A Southeast Asian-inspired fitness meal using lemongrass-marinated chicken, jasmine rice, and a fresh veggie side—scaled for two servings.

Southeast AsianChickenRice BowlHealthyFlavorful
420
Calories
30g
Protein
38g
Carbs
18g
Fat
Prep:10 min
Cook:15 min
Total:25 min
Servings:2

Ingredients

  • - 0.5 pound boneless, skinless chicken thigh, thinly sliced
  • - 1 stalk lemongrass, finely chopped (white part only)
  • - 1 tablespoon fish sauce
  • - 1 teaspoon soy sauce (or gluten-free tamari)
  • - 1 teaspoon honey
  • - 1 clove garlic, minced
  • - 1/2 teaspoon ground black pepper
  • - 1 teaspoon lime juice
  • - 1 teaspoon cooking oil (coconut or vegetable)
  • - 1 cup cooked jasmine rice (from 1/2 cup uncooked)
  • - 1/2 cup shredded carrot
  • - 1/2 cup sliced cucumber
  • - 2 tablespoons fresh herbs (mint or cilantro)
  • - Optional chili flakes or fresh sliced chili for spice

Instructions

  1. 1.
    In a bowl, mix lemongrass, fish sauce, soy sauce, honey, garlic, lime juice, and pepper.
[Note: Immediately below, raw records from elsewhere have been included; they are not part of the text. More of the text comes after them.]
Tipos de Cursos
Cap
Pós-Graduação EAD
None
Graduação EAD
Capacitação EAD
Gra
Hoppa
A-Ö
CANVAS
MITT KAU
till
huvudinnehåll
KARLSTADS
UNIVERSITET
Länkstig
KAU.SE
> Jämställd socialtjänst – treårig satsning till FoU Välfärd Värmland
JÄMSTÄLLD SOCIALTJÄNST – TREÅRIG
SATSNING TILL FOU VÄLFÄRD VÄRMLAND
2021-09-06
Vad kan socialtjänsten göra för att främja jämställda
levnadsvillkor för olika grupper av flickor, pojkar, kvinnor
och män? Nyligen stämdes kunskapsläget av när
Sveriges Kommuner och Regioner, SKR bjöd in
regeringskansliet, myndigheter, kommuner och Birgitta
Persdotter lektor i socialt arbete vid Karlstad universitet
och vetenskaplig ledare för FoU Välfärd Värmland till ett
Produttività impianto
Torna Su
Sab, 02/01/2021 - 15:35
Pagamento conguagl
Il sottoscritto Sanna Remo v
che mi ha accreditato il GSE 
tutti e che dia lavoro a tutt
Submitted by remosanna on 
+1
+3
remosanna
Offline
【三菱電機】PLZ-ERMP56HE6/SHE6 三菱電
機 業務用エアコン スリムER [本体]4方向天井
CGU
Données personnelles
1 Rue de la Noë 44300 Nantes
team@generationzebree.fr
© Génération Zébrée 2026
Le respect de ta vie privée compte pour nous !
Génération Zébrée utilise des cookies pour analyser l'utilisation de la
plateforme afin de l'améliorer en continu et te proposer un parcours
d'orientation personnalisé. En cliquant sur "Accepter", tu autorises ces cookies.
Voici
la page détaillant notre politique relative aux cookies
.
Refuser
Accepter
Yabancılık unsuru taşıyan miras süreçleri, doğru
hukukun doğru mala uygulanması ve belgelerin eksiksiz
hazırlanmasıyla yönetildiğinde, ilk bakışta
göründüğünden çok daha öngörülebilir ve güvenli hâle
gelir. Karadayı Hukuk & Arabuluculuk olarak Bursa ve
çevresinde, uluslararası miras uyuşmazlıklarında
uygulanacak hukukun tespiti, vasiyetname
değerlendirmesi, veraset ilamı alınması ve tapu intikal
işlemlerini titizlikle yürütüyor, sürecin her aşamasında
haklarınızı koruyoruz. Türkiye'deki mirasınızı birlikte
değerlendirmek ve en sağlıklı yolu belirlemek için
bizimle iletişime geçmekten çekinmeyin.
Add chicken and marinate for at least 15 minutes.
  2. 2.
    Heat oil in a skillet over medium heat. Add marinated chicken and cook for 6-8 minutes until fully cooked and slightly caramelized.
  3. 3.
    Prepare jasmine rice according to package instructions.
  4. 4.
    Assemble the bowls: divide rice into two bowls, top with chicken, carrots, cucumber, and herbs.
  5. 5.
    Sprinkle with chili flakes or fresh chilies if desired. Serve warm with extra lime wedges.